In this context, Oxfam’s ecosystems based CMDRR/Climate change adaptation/mitigation curriculum creates profound change for climate change/DRR practitioners, policy makers and smallholder farmers’ acumen of coping with climate change induced disasters.
It is against this background that Oxfam resilient livelihoods is planning to build capacity of its staff and partners in Northern Uganda and South Western Uganda in Ecosystems based/watershed Climate change adaptation and Community Managed Disaster Risk Reduction.
To equip farmer groups and extension workers with skills in Ecosystems based Climate change adaptation and Community Managed Disaster Risk Reduction.

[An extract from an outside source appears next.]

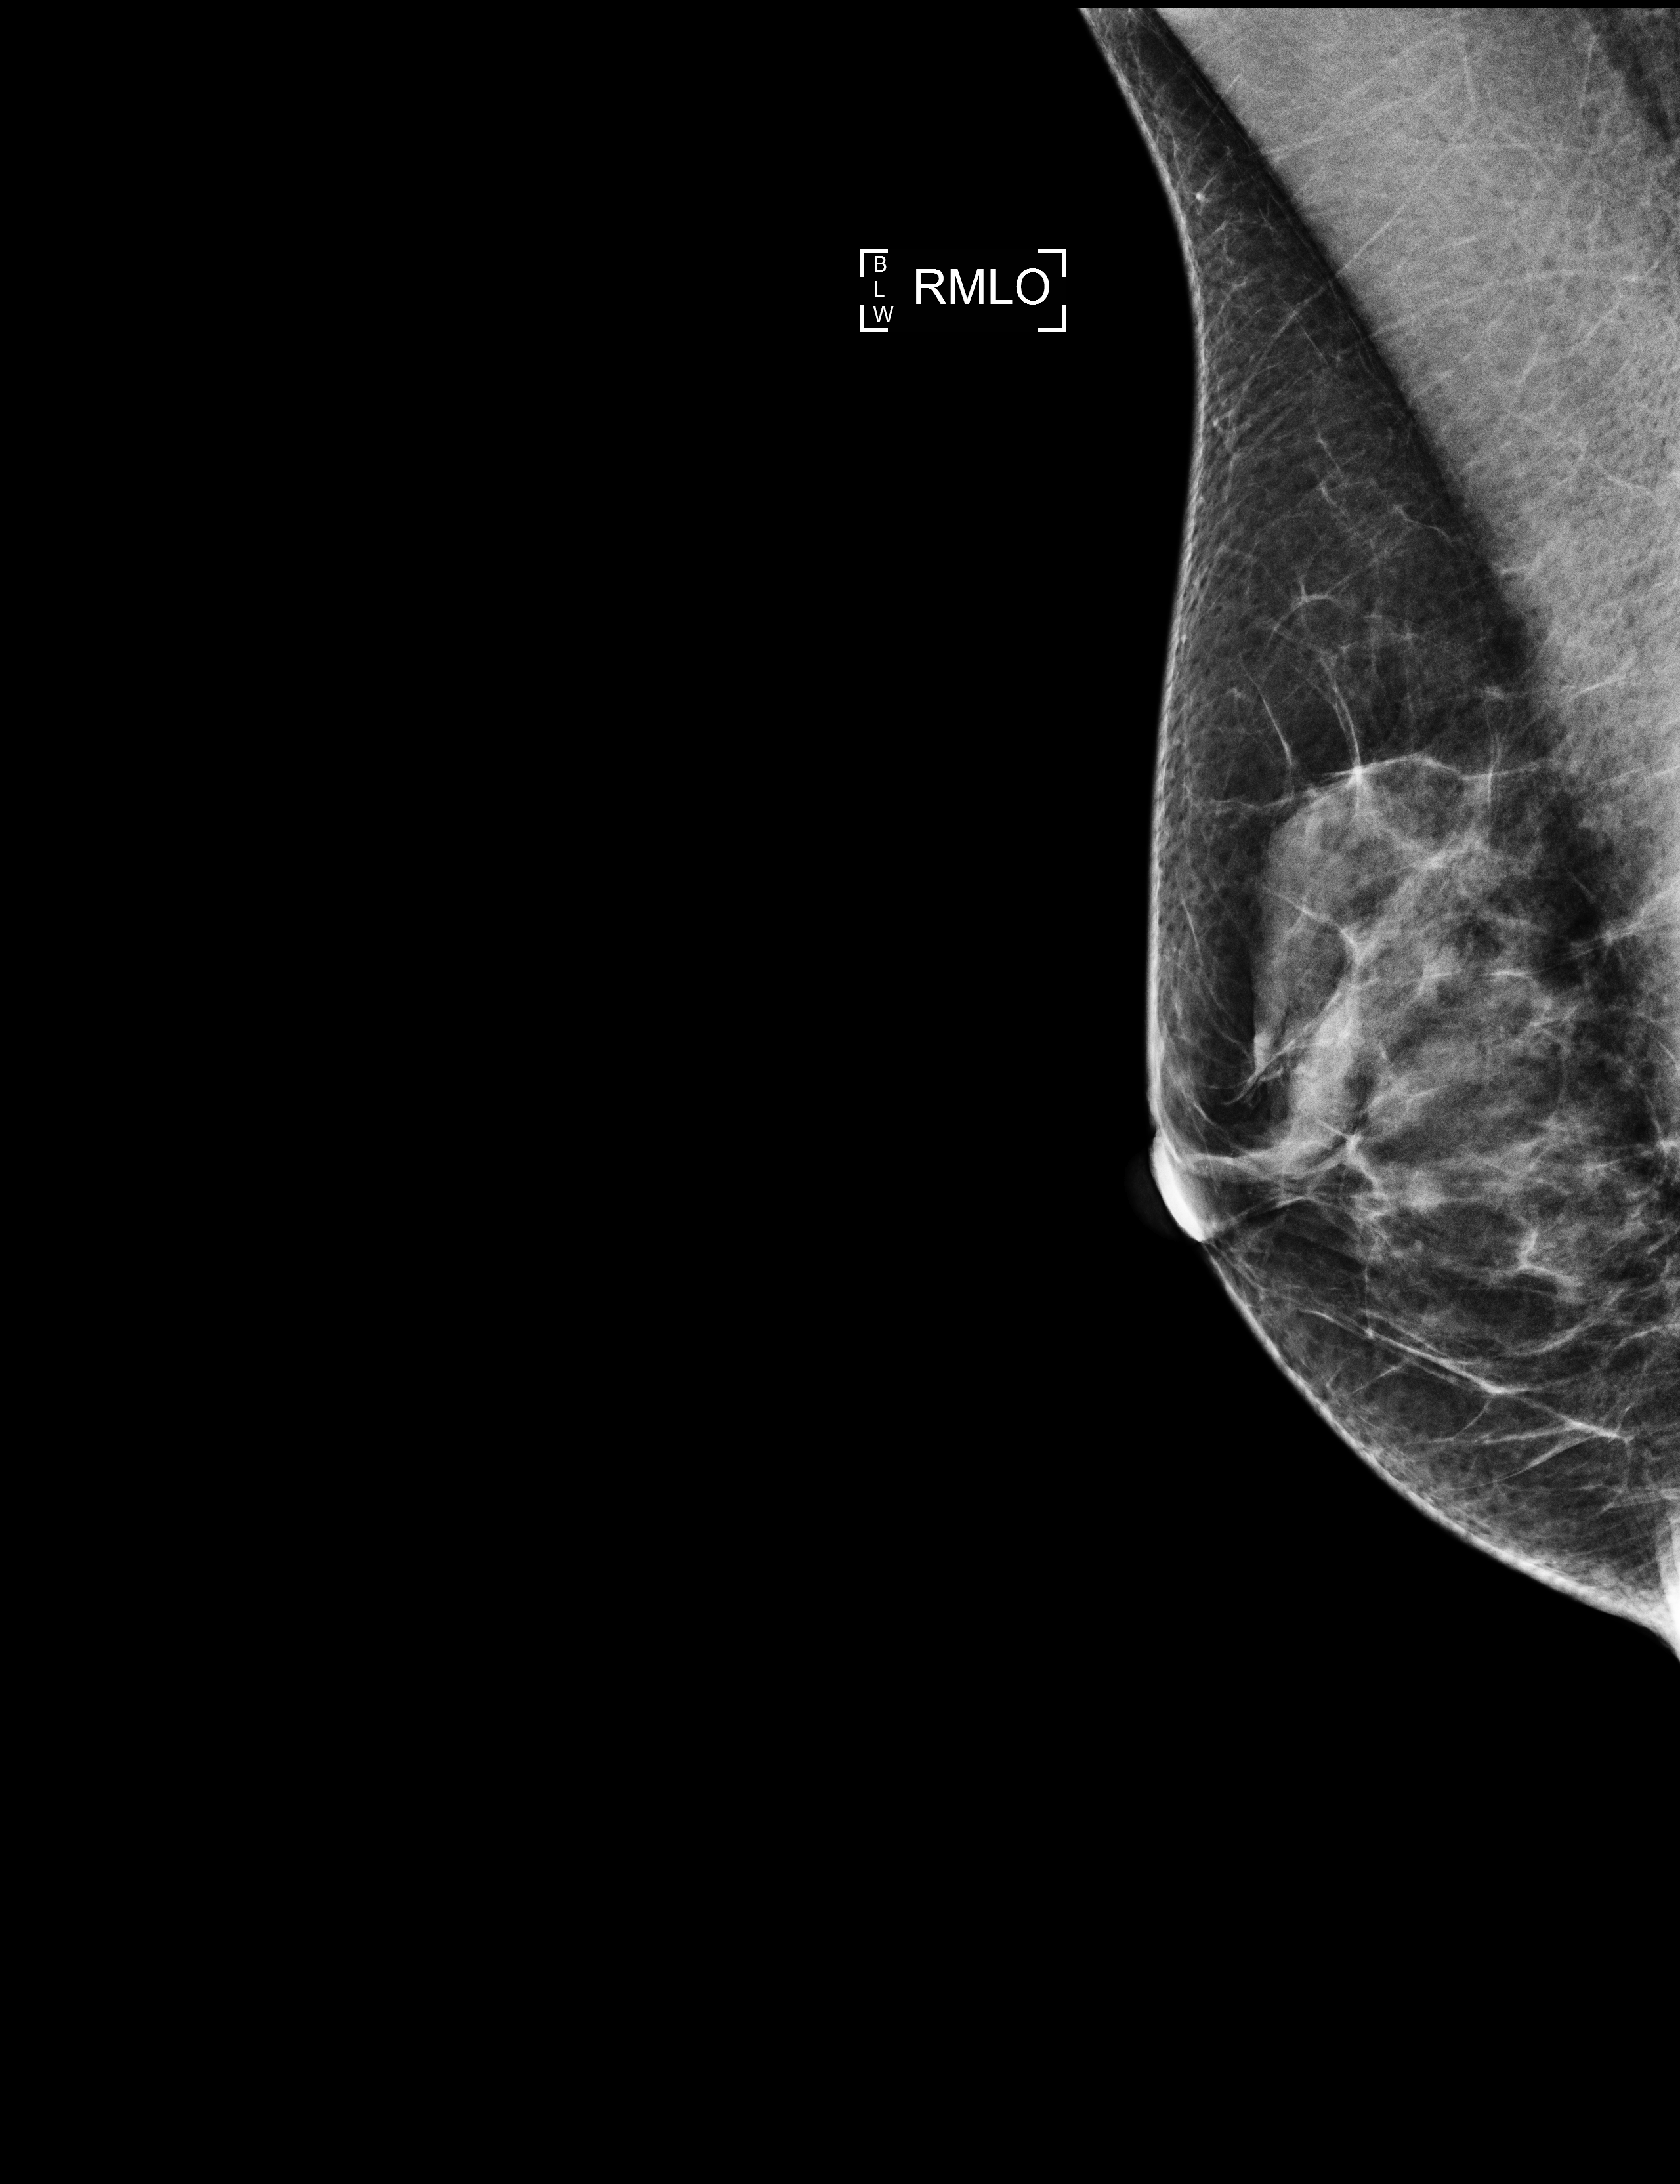
Annual screening mammography examination; system: Selenia Dimensions. Female patient, age 58 years.
Image type: full-field digital mammogram. Breast: right. Projection: medio-lateral oblique projection.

Specific objectives of the training
- To enhance the capacity of staff and partners in understanding Community Managed Disaster Risk Reduction and Climate change adaptation as frameworks for building community resilience
- To build the capacity of staff and partners in understanding tools and approaches that facilitate adaptation and risk reduction planning and implementation for building community resilience
- To enable Oxfam staff and partners identify and analyse the different hazards that affect farming activities within communities and come up with action plans for hazard mitigation and prevention in livelihood and humanitarian settings
- To enable Oxfam staff and partners establish operational community based early warning systems for resilience building to common climate induced hazards
Participants will be drawn from the Oxfam Office both in the field and at the national level . The other participants will be partners implementing both development and humanitarian interventions.
The participants will gather in two different locations; Northern Uganda (preferably Lira) and South Western Uganda (preferably Fort Portal). In total ,the training will accommodate 30 participants for each location making a total number of 60 trainees.
Proposed dates for the training are 8th–12th March 2021 in Lira and 21st–24th March, 2021 in Fort Portal.
Qualifications of the trainer
In order to accomplish the objectives of the training, the following are requirements;
- A Post Graduate degree in a relevant humanitarian field of work including Social Science, human rights and project Management
- Thorough understanding of the humanitarian assistance standards as they relate to the local national context, and international context
- Significant experience in training on CMDRR and Climate Change Adaptation and Mitigation
- Excellent facilitation and report writing skills
- Cultural sensitivity
- Should have knowledge and experience in gender and women’s rights issues
- Experience working with Oxfam is an added advantage
- Pre- training assessment tools
- Tool used in Participatory Disaster Risk Assessment and Adaptation/ risk reduction Planning
- A training report highlighting action plans generated from each training location
How to apply
Expressions of interest in terms pf proposals with training content / Schedule should be submitted to firstname.lastname@example.org not later than 01st March 2021. All submissions (inclusive of technical and financial proposal).
Offers received by any other means will not be taken into consideration.
Only selected bidders/candidates will be contacted. Oxfam will not respond to any phone inquiries.